### STATED TASK
Set down each of the rows below verbatim, line for line, without any changes.

[Entries from a dataset]
++++
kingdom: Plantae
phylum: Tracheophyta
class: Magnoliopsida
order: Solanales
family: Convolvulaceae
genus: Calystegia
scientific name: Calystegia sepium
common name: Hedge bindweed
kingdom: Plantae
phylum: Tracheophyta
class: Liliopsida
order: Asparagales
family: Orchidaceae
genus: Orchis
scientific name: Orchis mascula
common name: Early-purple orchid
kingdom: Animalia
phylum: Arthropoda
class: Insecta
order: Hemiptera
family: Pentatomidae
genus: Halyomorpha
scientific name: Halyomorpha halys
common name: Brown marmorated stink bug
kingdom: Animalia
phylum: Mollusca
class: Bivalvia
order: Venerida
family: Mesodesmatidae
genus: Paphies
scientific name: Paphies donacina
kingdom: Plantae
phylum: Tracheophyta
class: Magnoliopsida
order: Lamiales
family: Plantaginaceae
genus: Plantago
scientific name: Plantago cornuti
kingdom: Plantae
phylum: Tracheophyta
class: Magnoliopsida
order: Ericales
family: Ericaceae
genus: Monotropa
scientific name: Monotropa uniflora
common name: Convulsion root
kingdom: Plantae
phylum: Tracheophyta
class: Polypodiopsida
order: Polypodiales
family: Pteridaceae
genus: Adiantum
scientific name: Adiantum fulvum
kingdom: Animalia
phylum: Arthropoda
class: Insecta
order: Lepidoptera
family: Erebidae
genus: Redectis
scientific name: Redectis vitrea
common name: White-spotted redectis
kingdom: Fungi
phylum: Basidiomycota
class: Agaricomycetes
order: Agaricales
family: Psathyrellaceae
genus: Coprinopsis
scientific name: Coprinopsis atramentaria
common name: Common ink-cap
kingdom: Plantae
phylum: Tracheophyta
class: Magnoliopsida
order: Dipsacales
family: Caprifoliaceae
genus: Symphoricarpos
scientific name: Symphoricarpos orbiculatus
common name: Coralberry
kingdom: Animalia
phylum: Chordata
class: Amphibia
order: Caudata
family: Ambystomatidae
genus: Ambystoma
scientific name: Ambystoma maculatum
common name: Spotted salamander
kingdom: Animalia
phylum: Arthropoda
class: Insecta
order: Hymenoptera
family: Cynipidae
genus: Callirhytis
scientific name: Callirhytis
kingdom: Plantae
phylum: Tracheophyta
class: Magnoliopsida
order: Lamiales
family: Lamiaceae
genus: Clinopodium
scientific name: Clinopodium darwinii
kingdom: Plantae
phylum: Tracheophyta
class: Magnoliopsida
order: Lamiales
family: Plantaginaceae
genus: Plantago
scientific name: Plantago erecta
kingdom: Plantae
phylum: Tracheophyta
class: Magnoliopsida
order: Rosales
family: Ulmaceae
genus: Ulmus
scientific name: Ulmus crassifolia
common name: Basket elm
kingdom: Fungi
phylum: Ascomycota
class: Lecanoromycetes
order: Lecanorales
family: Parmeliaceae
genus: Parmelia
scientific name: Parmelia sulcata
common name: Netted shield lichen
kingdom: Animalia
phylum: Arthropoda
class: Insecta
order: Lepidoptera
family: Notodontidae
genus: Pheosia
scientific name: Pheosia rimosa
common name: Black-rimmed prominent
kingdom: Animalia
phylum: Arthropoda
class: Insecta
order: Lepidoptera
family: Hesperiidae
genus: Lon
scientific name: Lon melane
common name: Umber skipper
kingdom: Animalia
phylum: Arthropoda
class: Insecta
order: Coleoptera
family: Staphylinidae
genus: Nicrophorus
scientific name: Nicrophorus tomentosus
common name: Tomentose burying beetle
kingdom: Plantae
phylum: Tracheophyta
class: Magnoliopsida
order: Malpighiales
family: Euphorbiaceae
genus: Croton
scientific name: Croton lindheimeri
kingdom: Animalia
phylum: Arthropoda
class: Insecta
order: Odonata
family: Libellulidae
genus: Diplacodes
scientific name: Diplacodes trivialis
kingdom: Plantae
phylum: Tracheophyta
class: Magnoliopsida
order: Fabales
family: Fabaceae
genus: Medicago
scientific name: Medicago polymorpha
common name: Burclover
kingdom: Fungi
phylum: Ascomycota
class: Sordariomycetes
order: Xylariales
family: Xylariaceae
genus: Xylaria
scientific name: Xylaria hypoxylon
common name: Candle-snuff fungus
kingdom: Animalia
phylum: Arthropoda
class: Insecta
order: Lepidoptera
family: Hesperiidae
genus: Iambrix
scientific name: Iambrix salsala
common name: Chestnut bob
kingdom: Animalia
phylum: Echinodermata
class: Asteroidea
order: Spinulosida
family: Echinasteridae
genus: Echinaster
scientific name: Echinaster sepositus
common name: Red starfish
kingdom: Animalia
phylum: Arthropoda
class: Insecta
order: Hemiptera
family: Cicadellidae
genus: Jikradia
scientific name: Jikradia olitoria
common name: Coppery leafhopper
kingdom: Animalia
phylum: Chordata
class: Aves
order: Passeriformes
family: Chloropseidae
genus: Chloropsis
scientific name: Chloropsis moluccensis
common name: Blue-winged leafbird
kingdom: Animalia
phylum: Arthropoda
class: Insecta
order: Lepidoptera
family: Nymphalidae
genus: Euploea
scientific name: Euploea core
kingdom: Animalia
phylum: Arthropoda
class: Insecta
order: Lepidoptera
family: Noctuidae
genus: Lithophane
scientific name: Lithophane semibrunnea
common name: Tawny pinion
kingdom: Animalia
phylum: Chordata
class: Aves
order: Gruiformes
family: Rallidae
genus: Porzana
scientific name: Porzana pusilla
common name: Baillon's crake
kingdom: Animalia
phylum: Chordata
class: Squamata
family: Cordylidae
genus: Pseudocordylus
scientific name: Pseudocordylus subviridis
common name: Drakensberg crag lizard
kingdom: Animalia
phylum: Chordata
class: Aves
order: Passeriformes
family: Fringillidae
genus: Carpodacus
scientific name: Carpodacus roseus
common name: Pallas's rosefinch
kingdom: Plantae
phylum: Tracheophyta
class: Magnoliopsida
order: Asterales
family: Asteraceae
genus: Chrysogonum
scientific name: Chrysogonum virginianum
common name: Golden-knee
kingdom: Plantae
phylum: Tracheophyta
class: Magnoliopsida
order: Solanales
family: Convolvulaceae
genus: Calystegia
++++
### RESULT OF THE EXERCISE
kingdom: Plantae
phylum: Tracheophyta
class: Magnoliopsida
order: Solanales
family: Convolvulaceae
genus: Calystegia
scientific name: Calystegia sepium
common name: Hedge bindweed
kingdom: Plantae
phylum: Tracheophyta
class: Liliopsida
order: Asparagales
family: Orchidaceae
genus: Orchis
scientific name: Orchis mascula
common name: Early-purple orchid
kingdom: Animalia
phylum: Arthropoda
class: Insecta
order: Hemiptera
family: Pentatomidae
genus: Halyomorpha
scientific name: Halyomorpha halys
common name: Brown marmorated stink bug
kingdom: Animalia
phylum: Mollusca
class: Bivalvia
order: Venerida
family: Mesodesmatidae
genus: Paphies
scientific name: Paphies donacina
kingdom: Plantae
phylum: Tracheophyta
class: Magnoliopsida
order: Lamiales
family: Plantaginaceae
genus: Plantago
scientific name: Plantago cornuti
kingdom: Plantae
phylum: Tracheophyta
class: Magnoliopsida
order: Ericales
family: Ericaceae
genus: Monotropa
scientific name: Monotropa uniflora
common name: Convulsion root
kingdom: Plantae
phylum: Tracheophyta
class: Polypodiopsida
order: Polypodiales
family: Pteridaceae
genus: Adiantum
scientific name: Adiantum fulvum
kingdom: Animalia
phylum: Arthropoda
class: Insecta
order: Lepidoptera
family: Erebidae
genus: Redectis
scientific name: Redectis vitrea
common name: White-spotted redectis
kingdom: Fungi
phylum: Basidiomycota
class: Agaricomycetes
order: Agaricales
family: Psathyrellaceae
genus: Coprinopsis
scientific name: Coprinopsis atramentaria
common name: Common ink-cap
kingdom: Plantae
phylum: Tracheophyta
class: Magnoliopsida
order: Dipsacales
family: Caprifoliaceae
genus: Symphoricarpos
scientific name: Symphoricarpos orbiculatus
common name: Coralberry
kingdom: Animalia
phylum: Chordata
class: Amphibia
order: Caudata
family: Ambystomatidae
genus: Ambystoma
scientific name: Ambystoma maculatum
common name: Spotted salamander
kingdom: Animalia
phylum: Arthropoda
class: Insecta
order: Hymenoptera
family: Cynipidae
genus: Callirhytis
scientific name: Callirhytis
kingdom: Plantae
phylum: Tracheophyta
class: Magnoliopsida
order: Lamiales
family: Lamiaceae
genus: Clinopodium
scientific name: Clinopodium darwinii
kingdom: Plantae
phylum: Tracheophyta
class: Magnoliopsida
order: Lamiales
family: Plantaginaceae
genus: Plantago
scientific name: Plantago erecta
kingdom: Plantae
phylum: Tracheophyta
class: Magnoliopsida
order: Rosales
family: Ulmaceae
genus: Ulmus
scientific name: Ulmus crassifolia
common name: Basket elm
kingdom: Fungi
phylum: Ascomycota
class: Lecanoromycetes
order: Lecanorales
family: Parmeliaceae
genus: Parmelia
scientific name: Parmelia sulcata
common name: Netted shield lichen
kingdom: Animalia
phylum: Arthropoda
class: Insecta
order: Lepidoptera
family: Notodontidae
genus: Pheosia
scientific name: Pheosia rimosa
common name: Black-rimmed prominent
kingdom: Animalia
phylum: Arthropoda
class: Insecta
order: Lepidoptera
family: Hesperiidae
genus: Lon
scientific name: Lon melane
common name: Umber skipper
kingdom: Animalia
phylum: Arthropoda
class: Insecta
order: Coleoptera
family: Staphylinidae
genus: Nicrophorus
scientific name: Nicrophorus tomentosus
common name: Tomentose burying beetle
kingdom: Plantae
phylum: Tracheophyta
class: Magnoliopsida
order: Malpighiales
family: Euphorbiaceae
genus: Croton
scientific name: Croton lindheimeri
kingdom: Animalia
phylum: Arthropoda
class: Insecta
order: Odonata
family: Libellulidae
genus: Diplacodes
scientific name: Diplacodes trivialis
kingdom: Plantae
phylum: Tracheophyta
class: Magnoliopsida
order: Fabales
family: Fabaceae
genus: Medicago
scientific name: Medicago polymorpha
common name: Burclover
kingdom: Fungi
phylum: Ascomycota
class: Sordariomycetes
order: Xylariales
family: Xylariaceae
genus: Xylaria
scientific name: Xylaria hypoxylon
common name: Candle-snuff fungus
kingdom: Animalia
phylum: Arthropoda
class: Insecta
order: Lepidoptera
family: Hesperiidae
genus: Iambrix
scientific name: Iambrix salsala
common name: Chestnut bob
kingdom: Animalia
phylum: Echinodermata
class: Asteroidea
order: Spinulosida
family: Echinasteridae
genus: Echinaster
scientific name: Echinaster sepositus
common name: Red starfish
kingdom: Animalia
phylum: Arthropoda
class: Insecta
order: Hemiptera
family: Cicadellidae
genus: Jikradia
scientific name: Jikradia olitoria
common name: Coppery leafhopper
kingdom: Animalia
phylum: Chordata
class: Aves
order: Passeriformes
family: Chloropseidae
genus: Chloropsis
scientific name: Chloropsis moluccensis
common name: Blue-winged leafbird
kingdom: Animalia
phylum: Arthropoda
class: Insecta
order: Lepidoptera
family: Nymphalidae
genus: Euploea
scientific name: Euploea core
kingdom: Animalia
phylum: Arthropoda
class: Insecta
order: Lepidoptera
family: Noctuidae
genus: Lithophane
scientific name: Lithophane semibrunnea
common name: Tawny pinion
kingdom: Animalia
phylum: Chordata
class: Aves
order: Gruiformes
family: Rallidae
genus: Porzana
scientific name: Porzana pusilla
common name: Baillon's crake
kingdom: Animalia
phylum: Chordata
class: Squamata
family: Cordylidae
genus: Pseudocordylus
scientific name: Pseudocordylus subviridis
common name: Drakensberg crag lizard
kingdom: Animalia
phylum: Chordata
class: Aves
order: Passeriformes
family: Fringillidae
genus: Carpodacus
scientific name: Carpodacus roseus
common name: Pallas's rosefinch
kingdom: Plantae
phylum: Tracheophyta
class: Magnoliopsida
order: Asterales
family: Asteraceae
genus: Chrysogonum
scientific name: Chrysogonum virginianum
common name: Golden-knee
kingdom: Plantae
phylum: Tracheophyta
class: Magnoliopsida
order: Solanales
family: Convolvulaceae
genus: Calystegia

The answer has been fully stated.